動物も見当たらない。精神感知の腕を広げ、反応が引っ掛かることを期待する。
「?妙なやつがいる。人間じゃない」
「魔物か」
「多分」
「ならほっとけ。お話しできないヤツに用はねぇーのよ」
進み続けると、前方の地面に反応の主が姿を現した。
全身を鎧のような外皮で覆った四足の獣だ、サイのようでもあるがシルエットはオオカミ。鎧狼だ。
15分ほど飛行すると、密集した建物群が目に入った。
「街だ」
2人は街の入り口に降りる。
通りの左右に箱形の建物が並んでいる。外壁には凹凸がなく、屋根は一様にドーム型。
エリンディアや日本では見たことのない建物だ。路が全て舗装されている。
通りを歩いている人々も、初めて見る。

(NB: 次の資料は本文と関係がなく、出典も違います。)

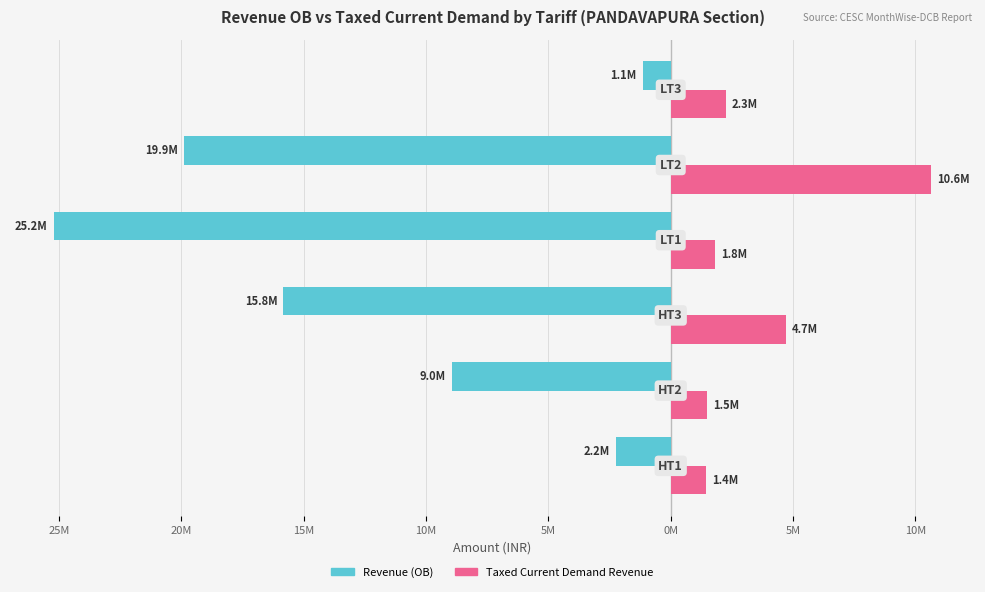

What are all the series names shown in the legend?

Revenue (OB), Taxed Current Demand Revenue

身体にぴっちりと張り付いた、継ぎ目のないスーツを着ている。
街全体にアーケードのような透明な幕が張られており、雨は入ってこない。
イレーネが2人連れの女を捕まえて聞き込みを行う。
桶を提げた彼女達はここがどこか尋ねられると、幻獣界だと答えた。
「幻獣界?なにいってんの?」
「…貴方たち、人間界から来たんでしょう?エルフの匂いがするもの」
「あぁ!召喚獣かー!」
女達は歩きながら、親切に説明してくれた。
これからマナを汲みに行くそうだ。マナ、というのはこの土地で飲用されている液体であり、滋養豊かで不老長寿をもたらすらしい。
一口飲むだけで腹が満ち、汲んでも濁ることがない神秘の水。
2人連れが言うには、エリンディアは人間界、幻獣界、神界の3つに分かれている。
幻獣は過去・未来・現在を生きるものたちの幻想から生まれた生命だ。彼らが支配する幻獣界も、同様の性質を帯びている。

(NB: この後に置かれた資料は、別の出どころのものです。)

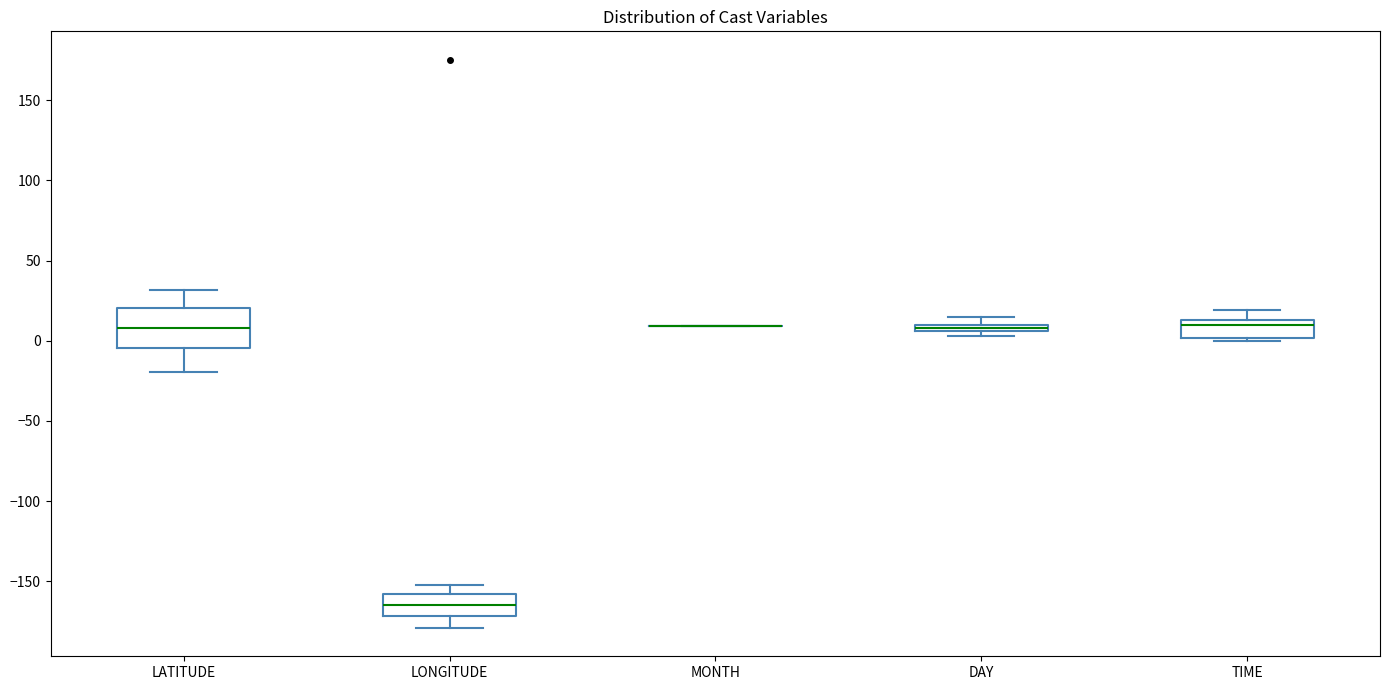

Comparing the boxes themselves (not the whiskers), which one is the tallest?

LATITUDE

こちらにも人間は住んでいるが、人間界の人類とは性質が異なるはずだそうだ。話しぶりから判断するに、女達はそのあたりの差異に興味がないらしい。
ちなみに佳宏達が現在いるのは、黒の町ワンダと呼ばれている。
「で、どうやったら元の世界に戻れる?」
「さぁ…町長に聞いてみては?ワンダの西にある、黒い屋根の屋敷に住んでいますから」
「西の黒い屋根?ありがとう」
女たちに礼を言ってから、佳宏達は町長屋敷に向かう。
10分歩いても見当たらなかった為、痺れを切らしたイレーネは蝙蝠に変化して空に上がる。
空に上がった彼女を追って、佳宏は走った。イレーネが姿を消した一角に、女が言ったとおりの建物があった。
塀は存在していない。佳宏達は固く閉ざされた金属扉を叩くが応答がない。蹴りを浴びせるイレーネを制止し、佳宏は脇から延びる紐を引っ張った。